There’s much more to be done on these complex issues the group set out to address. But it’s different now as the Republicans and Democrats continue to work together. While there is still plenty the two sides disagree about, they’ve found a lot of common ground on addressing racial disparities and continue to develop legislation. 

“I was always very sensitive to some of the issues in Alabama’s past and wanted to do what I could when I got to the Legislature to try to rectify these issues,” Garrett says. 

The George Floyd murder and subsequent protests brought new urgency, he says, especially as he and other Republicans reflected on what their faith would guide them to do “from a genuine standpoint of trying as a Christian to do the right thing and treat people fairly and also resolve some of these problems that we had just never addressed.” 

People involved in that first meeting say they are grateful to have been part of such a difficult conversation at a crucial time, and grateful the collaboration continues. 
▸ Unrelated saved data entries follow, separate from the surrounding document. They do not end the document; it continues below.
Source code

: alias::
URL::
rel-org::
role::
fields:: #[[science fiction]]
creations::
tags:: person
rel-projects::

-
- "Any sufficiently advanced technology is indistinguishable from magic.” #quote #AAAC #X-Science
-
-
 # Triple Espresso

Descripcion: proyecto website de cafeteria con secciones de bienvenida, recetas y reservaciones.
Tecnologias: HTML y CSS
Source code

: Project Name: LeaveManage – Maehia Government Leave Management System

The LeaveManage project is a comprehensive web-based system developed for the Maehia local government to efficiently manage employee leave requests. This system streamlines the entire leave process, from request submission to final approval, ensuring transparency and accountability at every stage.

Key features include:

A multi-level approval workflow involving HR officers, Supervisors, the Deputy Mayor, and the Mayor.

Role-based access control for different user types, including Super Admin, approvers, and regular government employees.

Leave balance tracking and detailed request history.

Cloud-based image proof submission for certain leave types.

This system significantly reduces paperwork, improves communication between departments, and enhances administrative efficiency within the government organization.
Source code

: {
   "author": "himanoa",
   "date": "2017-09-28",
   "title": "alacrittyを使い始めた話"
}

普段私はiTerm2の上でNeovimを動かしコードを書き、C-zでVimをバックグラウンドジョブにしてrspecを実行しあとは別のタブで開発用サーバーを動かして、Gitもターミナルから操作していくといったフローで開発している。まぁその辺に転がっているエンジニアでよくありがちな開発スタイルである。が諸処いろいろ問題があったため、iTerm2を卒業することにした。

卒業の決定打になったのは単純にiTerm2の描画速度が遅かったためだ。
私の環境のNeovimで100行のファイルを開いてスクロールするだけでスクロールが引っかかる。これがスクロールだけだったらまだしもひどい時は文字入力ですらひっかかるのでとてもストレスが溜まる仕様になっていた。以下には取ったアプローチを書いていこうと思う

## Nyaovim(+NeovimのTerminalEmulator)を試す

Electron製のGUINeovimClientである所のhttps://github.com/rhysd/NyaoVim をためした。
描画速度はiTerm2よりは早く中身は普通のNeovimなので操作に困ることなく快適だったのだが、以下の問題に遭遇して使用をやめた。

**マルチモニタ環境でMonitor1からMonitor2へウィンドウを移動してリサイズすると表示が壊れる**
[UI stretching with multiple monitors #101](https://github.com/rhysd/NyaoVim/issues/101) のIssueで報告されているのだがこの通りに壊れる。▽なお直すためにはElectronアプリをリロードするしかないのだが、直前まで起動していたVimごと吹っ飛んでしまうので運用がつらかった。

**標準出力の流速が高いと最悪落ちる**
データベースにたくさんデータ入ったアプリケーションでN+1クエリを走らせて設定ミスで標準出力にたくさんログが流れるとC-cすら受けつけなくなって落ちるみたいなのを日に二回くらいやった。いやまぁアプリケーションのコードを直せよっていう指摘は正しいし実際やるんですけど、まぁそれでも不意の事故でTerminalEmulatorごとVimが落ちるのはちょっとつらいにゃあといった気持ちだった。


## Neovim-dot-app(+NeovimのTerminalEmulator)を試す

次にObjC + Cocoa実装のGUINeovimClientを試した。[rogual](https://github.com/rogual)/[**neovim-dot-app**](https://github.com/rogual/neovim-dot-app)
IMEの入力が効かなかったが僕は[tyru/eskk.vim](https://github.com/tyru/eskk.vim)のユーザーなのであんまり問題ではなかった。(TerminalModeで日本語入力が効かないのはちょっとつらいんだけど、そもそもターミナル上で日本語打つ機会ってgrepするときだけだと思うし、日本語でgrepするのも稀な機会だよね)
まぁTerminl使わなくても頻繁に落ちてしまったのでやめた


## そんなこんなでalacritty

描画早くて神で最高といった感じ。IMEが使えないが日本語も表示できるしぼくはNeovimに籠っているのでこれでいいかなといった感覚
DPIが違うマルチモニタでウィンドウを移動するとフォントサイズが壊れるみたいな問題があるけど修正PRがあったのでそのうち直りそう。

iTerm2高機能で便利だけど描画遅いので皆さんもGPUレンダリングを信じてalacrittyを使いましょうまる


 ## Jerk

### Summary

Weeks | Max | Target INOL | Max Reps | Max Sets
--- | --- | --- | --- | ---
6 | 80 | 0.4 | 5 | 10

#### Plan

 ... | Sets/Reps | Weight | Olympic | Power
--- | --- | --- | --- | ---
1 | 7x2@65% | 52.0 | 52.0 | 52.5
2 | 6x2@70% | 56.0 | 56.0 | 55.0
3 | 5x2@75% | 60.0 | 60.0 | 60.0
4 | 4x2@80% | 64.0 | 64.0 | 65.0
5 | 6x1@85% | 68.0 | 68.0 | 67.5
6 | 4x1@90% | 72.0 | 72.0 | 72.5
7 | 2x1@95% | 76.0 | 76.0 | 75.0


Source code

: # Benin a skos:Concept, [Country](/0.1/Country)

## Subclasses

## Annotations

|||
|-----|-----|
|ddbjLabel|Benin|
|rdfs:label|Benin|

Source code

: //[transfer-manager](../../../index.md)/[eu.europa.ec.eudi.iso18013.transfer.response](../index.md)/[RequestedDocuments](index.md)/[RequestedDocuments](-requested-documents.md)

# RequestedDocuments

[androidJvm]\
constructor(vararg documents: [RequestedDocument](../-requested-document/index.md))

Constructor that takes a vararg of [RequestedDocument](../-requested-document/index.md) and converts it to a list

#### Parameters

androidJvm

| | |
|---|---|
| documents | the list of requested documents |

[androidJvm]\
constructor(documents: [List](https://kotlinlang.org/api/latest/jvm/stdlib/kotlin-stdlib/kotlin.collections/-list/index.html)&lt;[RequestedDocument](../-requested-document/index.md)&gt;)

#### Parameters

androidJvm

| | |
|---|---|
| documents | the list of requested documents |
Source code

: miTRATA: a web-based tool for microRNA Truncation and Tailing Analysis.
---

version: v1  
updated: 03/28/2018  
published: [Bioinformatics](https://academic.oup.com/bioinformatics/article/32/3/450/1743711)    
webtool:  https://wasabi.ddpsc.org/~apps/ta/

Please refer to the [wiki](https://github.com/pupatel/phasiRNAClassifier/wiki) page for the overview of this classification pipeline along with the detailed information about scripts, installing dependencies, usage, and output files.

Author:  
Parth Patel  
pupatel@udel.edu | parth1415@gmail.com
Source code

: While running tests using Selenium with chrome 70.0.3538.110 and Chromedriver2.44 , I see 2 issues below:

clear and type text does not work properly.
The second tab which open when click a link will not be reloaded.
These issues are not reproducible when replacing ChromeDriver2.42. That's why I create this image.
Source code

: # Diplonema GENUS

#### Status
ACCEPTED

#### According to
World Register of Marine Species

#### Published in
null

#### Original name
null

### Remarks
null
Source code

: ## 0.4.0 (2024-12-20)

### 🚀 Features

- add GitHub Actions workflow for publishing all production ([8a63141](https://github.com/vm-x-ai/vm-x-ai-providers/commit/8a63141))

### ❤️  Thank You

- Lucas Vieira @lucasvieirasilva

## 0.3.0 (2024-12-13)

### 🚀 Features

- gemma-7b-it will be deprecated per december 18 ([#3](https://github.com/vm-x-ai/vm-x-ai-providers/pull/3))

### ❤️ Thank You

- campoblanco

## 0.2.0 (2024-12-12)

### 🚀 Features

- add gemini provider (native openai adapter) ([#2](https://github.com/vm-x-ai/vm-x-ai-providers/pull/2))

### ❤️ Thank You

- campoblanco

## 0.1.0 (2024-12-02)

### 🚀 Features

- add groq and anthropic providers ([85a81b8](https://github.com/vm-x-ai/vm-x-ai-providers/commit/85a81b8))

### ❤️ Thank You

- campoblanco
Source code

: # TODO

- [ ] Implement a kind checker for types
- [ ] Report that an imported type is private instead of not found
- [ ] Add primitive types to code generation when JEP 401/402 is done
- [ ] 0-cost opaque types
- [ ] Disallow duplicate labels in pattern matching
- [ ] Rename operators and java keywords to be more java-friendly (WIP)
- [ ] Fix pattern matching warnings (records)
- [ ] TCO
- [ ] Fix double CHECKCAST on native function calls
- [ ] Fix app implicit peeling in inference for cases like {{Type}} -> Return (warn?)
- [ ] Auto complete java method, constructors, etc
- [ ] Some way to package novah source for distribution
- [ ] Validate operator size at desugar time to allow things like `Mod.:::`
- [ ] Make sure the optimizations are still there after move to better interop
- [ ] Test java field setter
“I began to see that we can work across the aisle because we all had an innate desire to see those that we serve progress in the state of Alabama, regardless of what part of the state that we came from,” Drummond says. “And that collaboration of all of us that were in that room that day, it really showed that we are all truly our brothers’ keepers.”

Kelley Griffin is the host of NCSL’s “Across the Aisle” podcast.